Le document relève notamment l’introduction de cartes d’identité pour les enfants dans le but de surveiller les parents musulmans qui décident de faire l’école à la maison dans le contexte de la pandémie de coronavirus.
Il cite également une descente effectuée le 3 octobre dans une mosquée où des enfants apprenaient l’arabe. Les autorités ont compté les jeunes et les auraient classés selon qu’ils portaient ou non le foulard.
Le document mentionne en outre les procédures officielles entamées par l’État français pour dissoudre l’organisation caritative musulmane BarakaCity et le Collectif contre l’islamophobie en France (CCIF), une association de défense des droits de l’homme, qui ont été publiquement désignées comme des structures « ennemies de la République ».
En ce qui concerne la publication de caricatures offensives du prophète de l’islam en France, la coalition accuse le gouvernement français de soutenir et de défendre ces publications. Une telle position « dépasse les limites permissibles d’un débat objectif » et « pourrait attiser les préjugés et compromettre la paix religieuse », affirme la coalition, qui reprend les observations de la Cour européenne des droits de l’homme sur les représentations du prophète Mohammed.
« Les musulmans du monde entier se sont unis derrière l’appel à demander des comptes au gouvernement français pour le soutien qu’il continue d’apporter aux publications diffamatoires à l’égard du Prophète (que la paix soit sur lui) », a déclaré Feroze Boda de la Muslims Lawyers Association, qui a déposé la plainte au nom du collectif.
« Nous espérons qu’ils s’uniront à nouveau autour de cette première mondiale, un effort véritablement collectif, qui élargit l’appel à la responsabilité et au changement positif pour inclure le démantèlement des politiques haineuses à l’égard des musulmans qui sont omniprésentes en France.
« En plus d’être contre-productives, ces politiques sont ouvertes aux abus et ont fait l’objet d’abus – tout en étant complètement déconnectées de la réalité. »
Le document conclut en accusant la France d’agir « de manière disproportionnée » et d’appliquer « déraisonnablement » des exceptions aux restrictions des libertés fondamentales afin de protéger la sécurité nationale.
D’après le document, il n’existe pas de recours efficace au sein du système juridique français pour mettre fin à l’islamophobie structurelle et une procédure d’infraction officielle contre le gouvernement est donc nécessaire.
« La France a connu des niveaux choquants d’islamophobie cautionnée par l’État au cours des derniers mois.

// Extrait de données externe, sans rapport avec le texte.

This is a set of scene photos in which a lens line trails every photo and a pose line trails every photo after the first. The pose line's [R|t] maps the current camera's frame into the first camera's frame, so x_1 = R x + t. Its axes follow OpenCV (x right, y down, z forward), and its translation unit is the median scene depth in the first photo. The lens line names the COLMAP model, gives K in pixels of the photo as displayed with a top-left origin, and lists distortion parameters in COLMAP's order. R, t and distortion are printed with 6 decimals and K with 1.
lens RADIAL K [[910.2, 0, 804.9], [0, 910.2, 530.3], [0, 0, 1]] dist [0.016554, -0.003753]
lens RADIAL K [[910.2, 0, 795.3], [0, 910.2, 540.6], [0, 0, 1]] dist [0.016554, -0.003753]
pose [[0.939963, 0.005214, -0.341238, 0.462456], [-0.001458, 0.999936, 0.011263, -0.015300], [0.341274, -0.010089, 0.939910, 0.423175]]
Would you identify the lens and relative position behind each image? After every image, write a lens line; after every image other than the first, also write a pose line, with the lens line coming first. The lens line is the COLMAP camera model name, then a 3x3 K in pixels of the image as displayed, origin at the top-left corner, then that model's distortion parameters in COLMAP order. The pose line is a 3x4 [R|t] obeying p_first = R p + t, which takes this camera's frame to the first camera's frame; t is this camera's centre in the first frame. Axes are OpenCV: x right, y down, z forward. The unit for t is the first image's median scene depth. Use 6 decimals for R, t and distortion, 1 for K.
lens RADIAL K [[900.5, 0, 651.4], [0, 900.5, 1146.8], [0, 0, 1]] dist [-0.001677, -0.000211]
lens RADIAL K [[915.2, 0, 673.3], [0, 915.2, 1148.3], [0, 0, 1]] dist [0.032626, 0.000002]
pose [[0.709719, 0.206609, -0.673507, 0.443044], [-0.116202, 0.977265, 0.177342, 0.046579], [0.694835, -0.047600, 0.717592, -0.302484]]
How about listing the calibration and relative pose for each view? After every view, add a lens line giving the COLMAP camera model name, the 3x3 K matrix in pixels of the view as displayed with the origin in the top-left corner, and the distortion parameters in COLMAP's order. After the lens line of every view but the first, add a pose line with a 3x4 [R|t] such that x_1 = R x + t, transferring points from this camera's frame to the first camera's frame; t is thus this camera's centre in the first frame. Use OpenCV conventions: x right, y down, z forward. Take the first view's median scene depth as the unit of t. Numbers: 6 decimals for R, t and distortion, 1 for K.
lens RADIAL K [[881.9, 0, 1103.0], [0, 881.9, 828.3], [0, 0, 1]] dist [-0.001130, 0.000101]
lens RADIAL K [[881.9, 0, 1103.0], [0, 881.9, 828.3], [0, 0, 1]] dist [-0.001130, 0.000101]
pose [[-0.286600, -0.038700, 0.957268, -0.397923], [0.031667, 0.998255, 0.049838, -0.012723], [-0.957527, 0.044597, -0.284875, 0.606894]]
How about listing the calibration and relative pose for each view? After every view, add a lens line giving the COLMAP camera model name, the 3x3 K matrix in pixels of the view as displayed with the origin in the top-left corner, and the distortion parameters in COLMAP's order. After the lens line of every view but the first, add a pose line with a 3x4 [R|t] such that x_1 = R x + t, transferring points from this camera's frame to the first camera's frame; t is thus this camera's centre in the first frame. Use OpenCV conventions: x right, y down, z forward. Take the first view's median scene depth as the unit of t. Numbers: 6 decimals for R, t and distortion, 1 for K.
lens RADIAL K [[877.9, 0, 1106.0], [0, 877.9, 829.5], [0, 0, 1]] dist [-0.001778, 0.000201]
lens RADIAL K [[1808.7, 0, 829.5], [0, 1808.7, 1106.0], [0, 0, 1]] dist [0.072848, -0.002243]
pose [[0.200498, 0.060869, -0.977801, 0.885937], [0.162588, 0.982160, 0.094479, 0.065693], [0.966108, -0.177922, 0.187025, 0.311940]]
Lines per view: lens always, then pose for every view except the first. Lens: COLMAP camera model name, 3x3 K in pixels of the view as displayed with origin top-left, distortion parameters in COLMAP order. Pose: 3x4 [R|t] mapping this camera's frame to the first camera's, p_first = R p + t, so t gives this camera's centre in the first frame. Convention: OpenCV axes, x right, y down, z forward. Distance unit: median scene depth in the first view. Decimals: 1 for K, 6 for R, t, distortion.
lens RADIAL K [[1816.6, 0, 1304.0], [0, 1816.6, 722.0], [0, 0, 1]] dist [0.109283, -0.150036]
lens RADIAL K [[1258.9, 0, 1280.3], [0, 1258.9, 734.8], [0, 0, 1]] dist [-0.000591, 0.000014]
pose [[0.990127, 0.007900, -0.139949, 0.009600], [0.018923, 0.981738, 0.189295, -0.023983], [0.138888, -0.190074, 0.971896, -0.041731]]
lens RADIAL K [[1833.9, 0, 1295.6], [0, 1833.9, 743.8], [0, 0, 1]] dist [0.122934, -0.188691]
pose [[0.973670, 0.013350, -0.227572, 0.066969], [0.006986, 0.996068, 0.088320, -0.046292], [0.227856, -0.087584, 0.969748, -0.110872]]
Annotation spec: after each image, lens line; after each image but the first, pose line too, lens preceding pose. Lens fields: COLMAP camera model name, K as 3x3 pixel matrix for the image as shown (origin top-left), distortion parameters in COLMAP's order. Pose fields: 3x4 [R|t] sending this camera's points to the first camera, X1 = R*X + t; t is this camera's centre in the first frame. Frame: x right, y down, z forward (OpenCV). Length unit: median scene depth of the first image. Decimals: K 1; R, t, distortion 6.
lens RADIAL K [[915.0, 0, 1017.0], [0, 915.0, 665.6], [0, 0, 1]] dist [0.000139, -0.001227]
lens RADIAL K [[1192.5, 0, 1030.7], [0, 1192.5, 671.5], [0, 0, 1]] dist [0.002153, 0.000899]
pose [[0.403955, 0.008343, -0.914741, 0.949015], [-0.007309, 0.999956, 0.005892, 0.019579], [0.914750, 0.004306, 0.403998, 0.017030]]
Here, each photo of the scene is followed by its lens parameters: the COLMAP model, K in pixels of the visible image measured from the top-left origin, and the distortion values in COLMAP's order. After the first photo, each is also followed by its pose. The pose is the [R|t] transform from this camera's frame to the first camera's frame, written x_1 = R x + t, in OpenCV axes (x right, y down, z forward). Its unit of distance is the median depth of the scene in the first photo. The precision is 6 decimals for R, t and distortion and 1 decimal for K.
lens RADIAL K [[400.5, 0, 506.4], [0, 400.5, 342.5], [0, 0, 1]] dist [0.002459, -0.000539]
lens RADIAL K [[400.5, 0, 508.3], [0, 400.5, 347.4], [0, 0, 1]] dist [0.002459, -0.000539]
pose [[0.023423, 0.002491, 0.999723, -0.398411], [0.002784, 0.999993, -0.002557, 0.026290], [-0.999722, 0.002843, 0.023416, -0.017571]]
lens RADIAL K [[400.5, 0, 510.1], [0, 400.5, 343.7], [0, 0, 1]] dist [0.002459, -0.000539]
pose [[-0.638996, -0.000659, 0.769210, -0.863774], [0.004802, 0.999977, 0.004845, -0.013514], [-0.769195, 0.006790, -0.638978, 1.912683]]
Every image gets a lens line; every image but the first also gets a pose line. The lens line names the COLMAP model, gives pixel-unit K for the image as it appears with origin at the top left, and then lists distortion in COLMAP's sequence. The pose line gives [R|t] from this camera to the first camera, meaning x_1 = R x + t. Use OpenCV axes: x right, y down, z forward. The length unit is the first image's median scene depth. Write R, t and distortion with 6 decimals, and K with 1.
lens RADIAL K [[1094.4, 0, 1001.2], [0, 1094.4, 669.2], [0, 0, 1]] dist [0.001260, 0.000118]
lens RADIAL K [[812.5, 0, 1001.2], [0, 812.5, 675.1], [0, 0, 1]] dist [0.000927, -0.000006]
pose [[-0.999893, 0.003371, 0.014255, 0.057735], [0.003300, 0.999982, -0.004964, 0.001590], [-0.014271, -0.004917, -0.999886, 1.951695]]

Cela a précipité la fermeture de mosquées, d’écoles musulmanes, d’associations caritatives et d’organisations de la société civile musulmanes », a déclaré Muhammad Rabbani, directeur général de l’organisation britannique CAGE, qui a cosigné la plainte.
« En tant que signataire de l’ONU, la France ne peut pas être autorisée à enfreindre aussi ouvertement ses obligations internationales en matière de droits tout en arborant la devise “Liberté, Égalité, Fraternité” ».
Traduit de l’anglais (original) par VECTranslation.